A few weeks ago I wrote about using the Google App Engine as a back end for Flower Garden. One of the comments I heard from several people is that the Google App Engine pricing scheme is “scary” due to its unpredictability. What if your server gets very busy and you find yourself with a huge bill?
Google App Engine Costs
At the time I wrote that post, the bandwidth of Flower Garden (and Flower Garden Free) was just under the free bandwidth allowance, so I didn’t have to pay anything. However, this last week, after riding the Pocket Frogs rocket, Flower Garden Free shot up to the #56 overall app in the US. And boy, did that make a difference in server usage!
That screenshot shows the Google App Engine dashboard with the number of requests per second for a 4 day period. Can you guess when the Pocket Frogs cross-promotion started? It went from an average of 1.5 requests per second, to a peak of about 16. That’s a factor of 10 right there.

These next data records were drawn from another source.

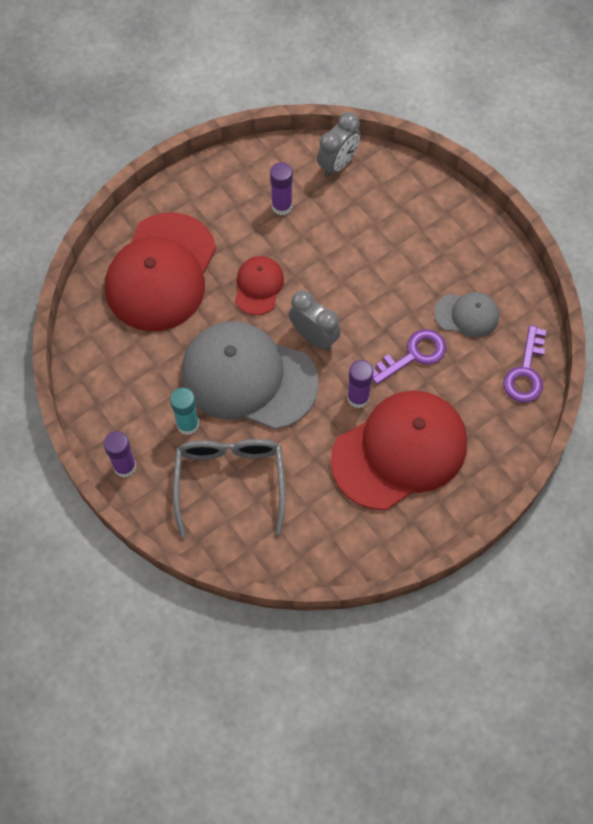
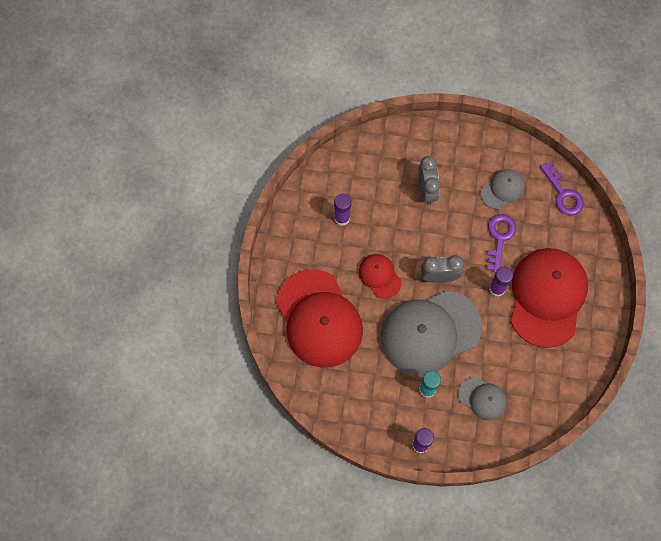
camera: 45 degrees left, 5 degrees up
(230, 482) = (482, 398): grey glasses -> grey cap
(338, 164) = (345, 165): grey clock -> grey clock (427, 190)

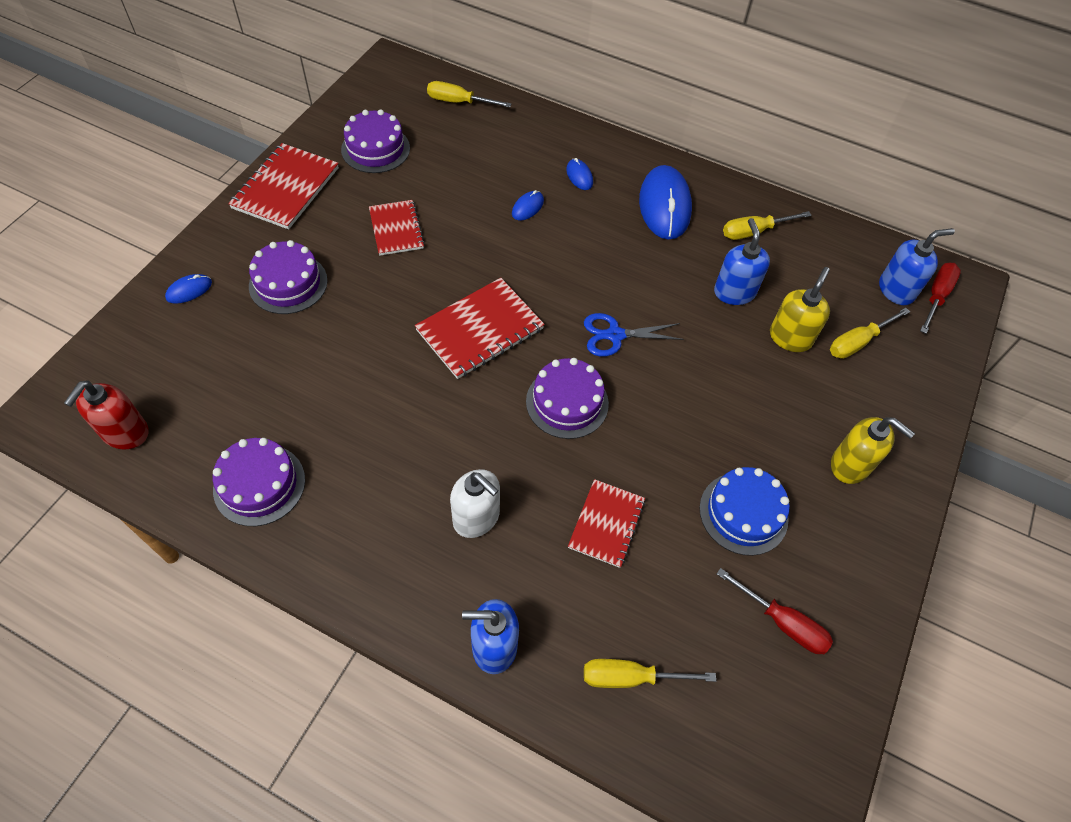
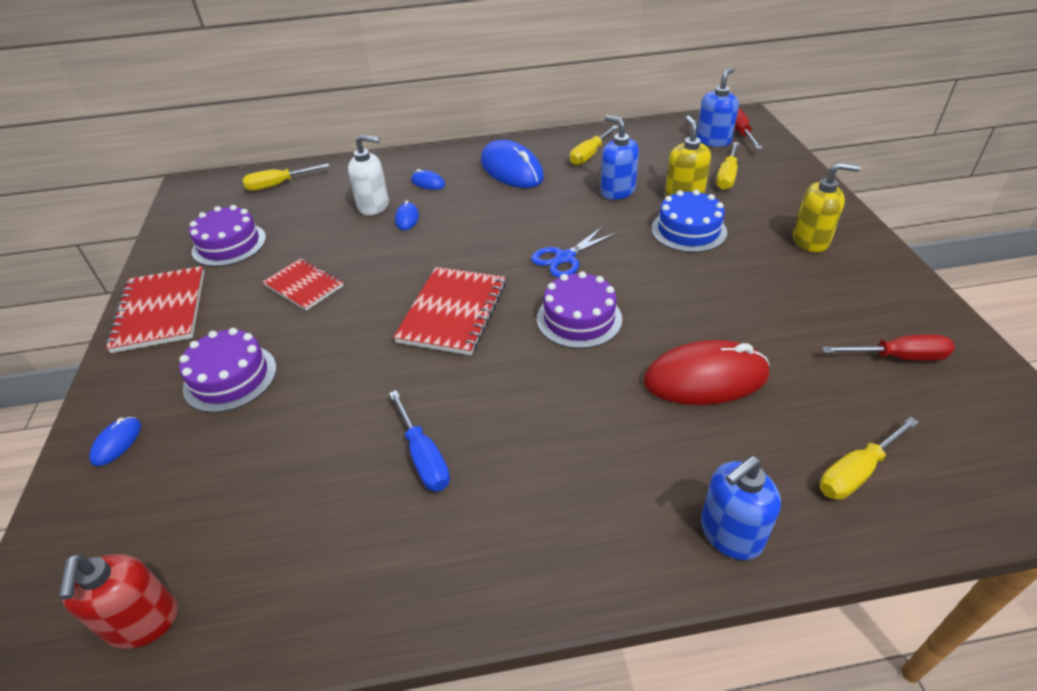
camera: 30 degrees left, 15 degrees down
(259, 484) = (359, 562): purple cake -> none
(356, 439) = (423, 457): none -> blue screwdriver
(476, 517) = (600, 444): white soap dispenser -> white soap dispenser (374, 206)
(606, 524) = (705, 378): red notebook -> red mouse
(743, 513) = (786, 309): blue cake -> blue cake (688, 230)

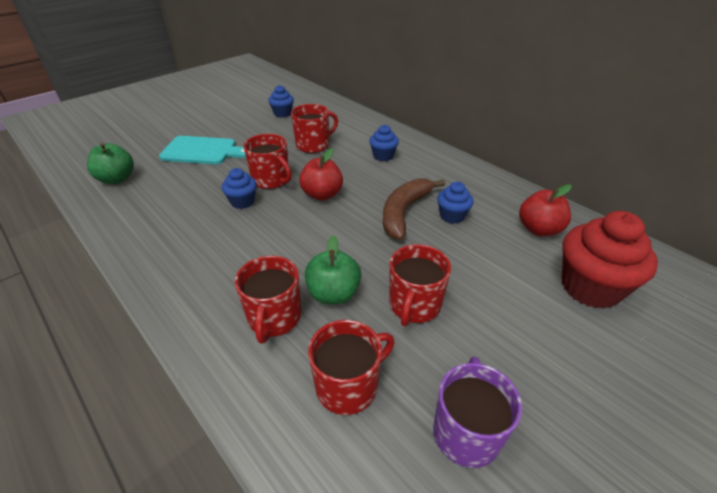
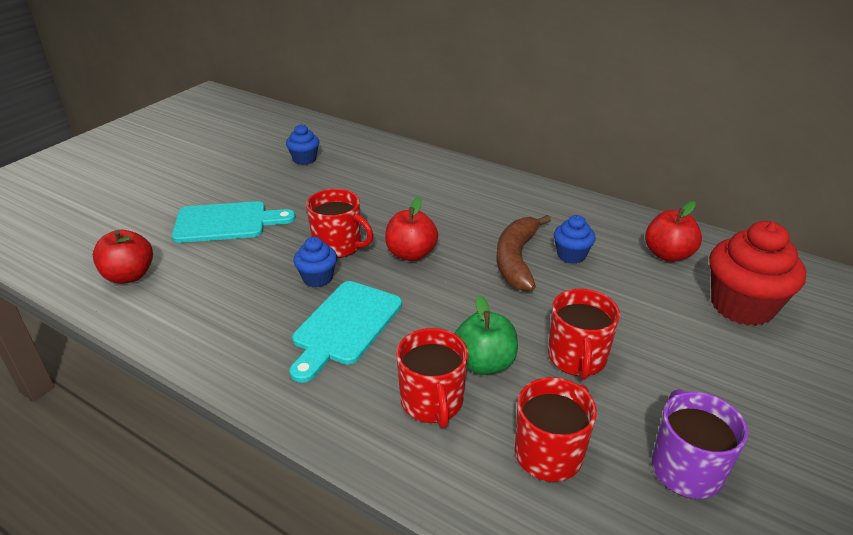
camera: 15 degrees left, 5 degrees down
(117, 179) = (129, 276): green apple -> red apple
(241, 242) = (345, 326): none -> turquoise cutting board
(313, 145) = (367, 195): red mug -> none
(383, 156) = (459, 197): blue cupcake -> none

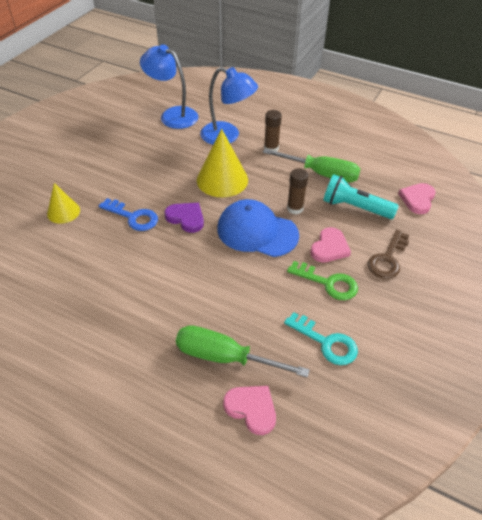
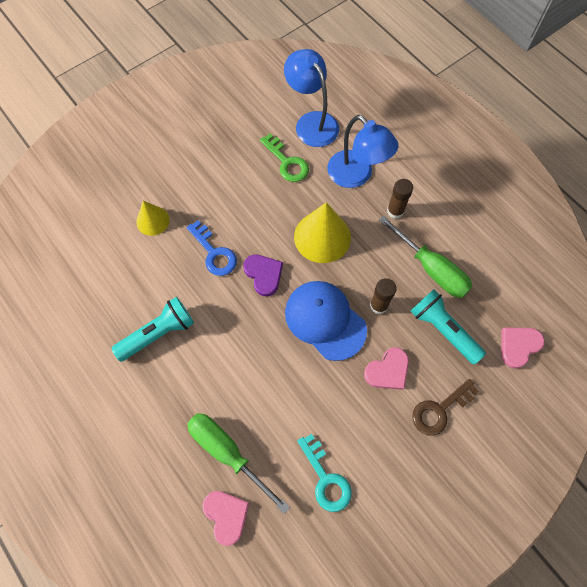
camera: 25 degrees right, 20 degrees up
(108, 290) = (158, 333): none -> turquoise flashlight
(328, 283) = (363, 413): green key -> green key (287, 162)

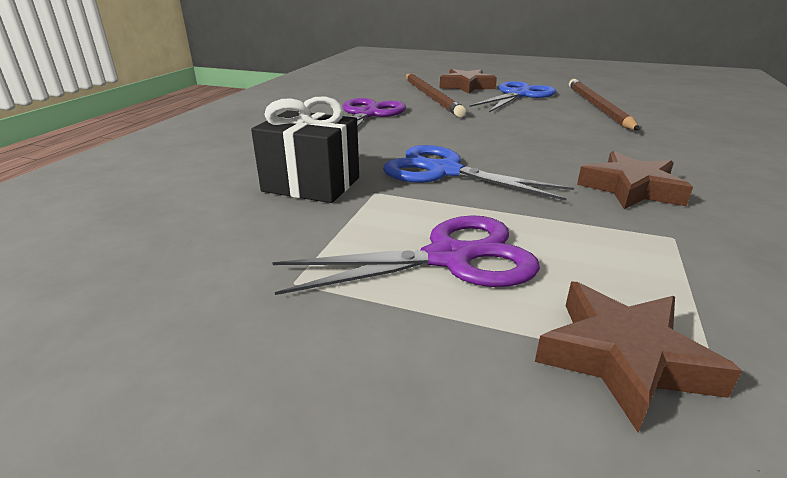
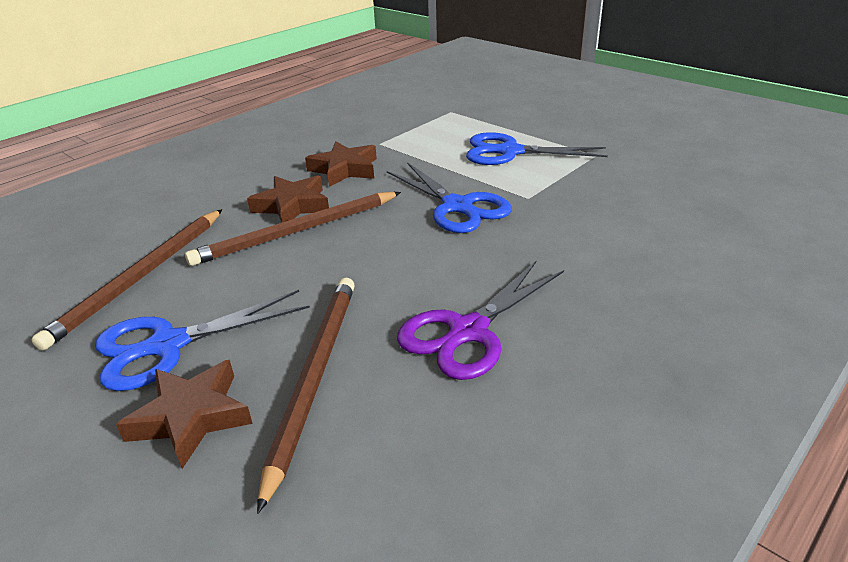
camera: 155 degrees left, 5 degrees up
(311, 184) = (577, 213): black gift -> none
(449, 258) = (510, 152): purple scissors -> blue scissors
(555, 136) = (297, 231): none -> brown pencil
(623, 358) = (475, 117): brown star -> brown star (292, 206)

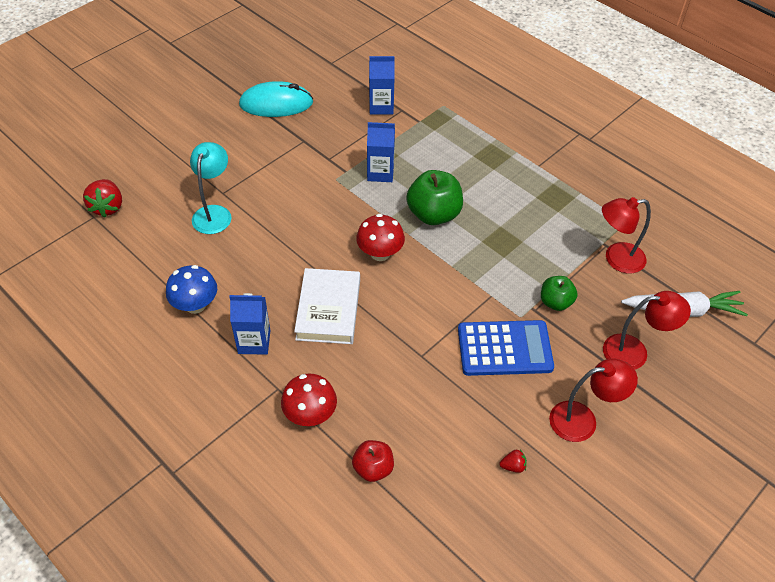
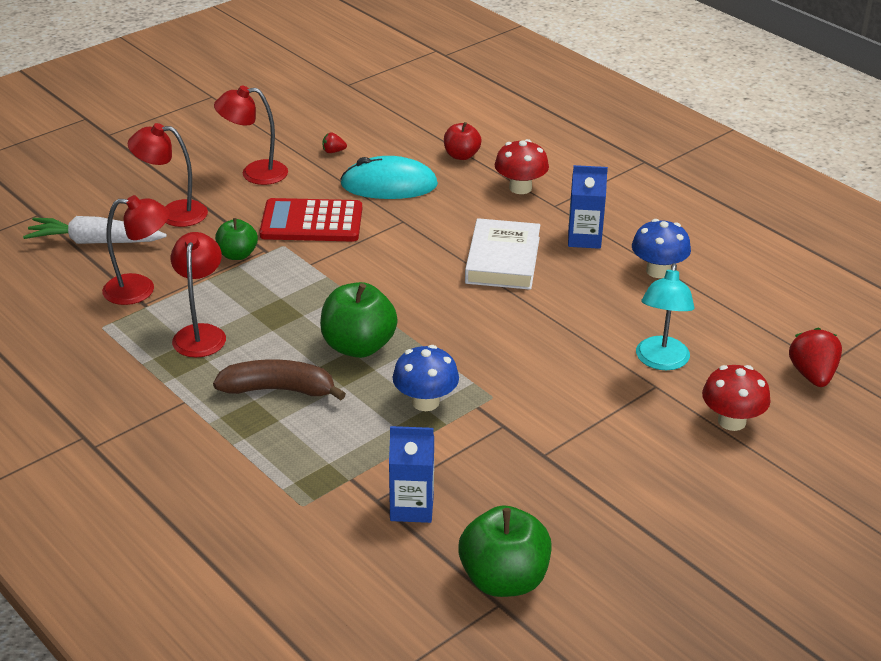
camera: 175 degrees left, 15 degrees down
(276, 104) = (596, 521): turquoise mouse -> turquoise mouse (389, 185)
(328, 73) = (504, 580): none -> green apple
(380, 173) = (425, 402): blue carton -> blue mushroom
(380, 253) = (437, 308): red mushroom -> red mushroom (731, 421)
(480, 177) = (278, 389): none -> brown banana
(504, 348) = (311, 222): blue calculator -> red calculator
(551, 219) = (201, 333): none -> red lamp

Let’s see what that means in terms of cost. With the Google App Engine, you get charged for different resources you consume: CPU usage, incoming bandwidth, outgoing bandwidth, data storage, and recipients emailed. Of those, the only one that Flower Garden makes any dent on is outgoing bandwidth (mostly the HTML pages and images in the Flower Shop).
For each of those resources, you get a free amount every day. In the case of outgoing bandwidth, we get 1GB before we have to start paying anything. Afterwards, it’s $0.12 per GB. The peak day for Flower Garden Free, when it was all the way at #56, it consumed 7.8 GB. Now that it’s back down, it’s using up at around 2-3 GB of outgoing data every day.
That means, that the busiest day I was charged $0.82 in bandwidth, but the profits for that day were over $1500! I can only hope for days just as busy!
As a reference, these are my Google App Engine charges for the busy week during the promotion. $3.28 for the week? Bring it on! 🙂
When I first saw the first day’s bandwidth, I was pretty surprised it was taking up that much. I hadn’t tried to minimize it first, but 8 GB seemed like a significant amount.
The first thing I did was to forward any requests to the “More Games” and “News” section back to the Dreamhost account. After all, if that server goes down, it doesn’t really matter, and they can take up significant bandwidth with all the images.
To forward something, I couldn’t just do it from the configuration file. Instead, I set a handler for the moregames directory like this:
- url: /moregames/.* script: redirect.py
And the redirect script is very simple:
import os import sys import logging from google.appengine.ext import webapp from google.appengine.ext.webapp.util import run_wsgi_app class RedirectMoreGames(webapp.RequestHandler): def get(self, params): url = "http://flowers.snappytouch.com/moregames/Snappy_Touch_More_Games/More_Games.html" self.redirect(url, permanent=True) application = webapp.WSGIApplication( [(r'/(.*)', RedirectMoreGames), ], debug=True) def main(): run_wsgi_app(application) if __name__ == "__main__": main()
Another thing you can do is to turn on explicit caching of files in the app.yaml file for your Google App Engine app. I don’t know how much that helps with data requested from within an iPhone app, but it can’t hurt.
Finally, I made some changes to Flower Garden. I never had bandwidth minimization in mind, so for example, I was happily requesting updated news and other data at the beginning of every session. I wised up a bit and now it only requests that data at most once every few hours or days.
In case you’re ever getting close to using up your quotas, I learned that you can query them at runtime. I haven’t done anything about it yet, but I suppose I could start forwarding image fetches to a backup server whenever I get close to the limit. But for that, I’ll have to sell many more units of Flower Garden!
Google App Engine Shortcomings
Overall, I’m very happy with the Google App Engine. But it’s not all a bed of roses over here. I think the Google App Engine excels at scaling under heavy load, but surprisingly, it doesn’t have anything close to 100% uptime. I’m going to say it probably doesn’t even have 95% uptime! With such a massive system and all the redundancy underneath, I’m surprised they can’t have better uptime. Supposedly their status page makes you think everything is perfect, but it’s really far from it.
Apart from downtime, people are also reporting severe latency issues sometimes, and I’ve seen some errors like that in my log every so often. Chalk it up to being a beta I suppose. I imagine it’s only going to get better with time.
I would still use the Google App Engine for any new game I’ll release in the future, whether it has big or small backend needs. If nothing else, the ease of development and testing beats every alternative for me.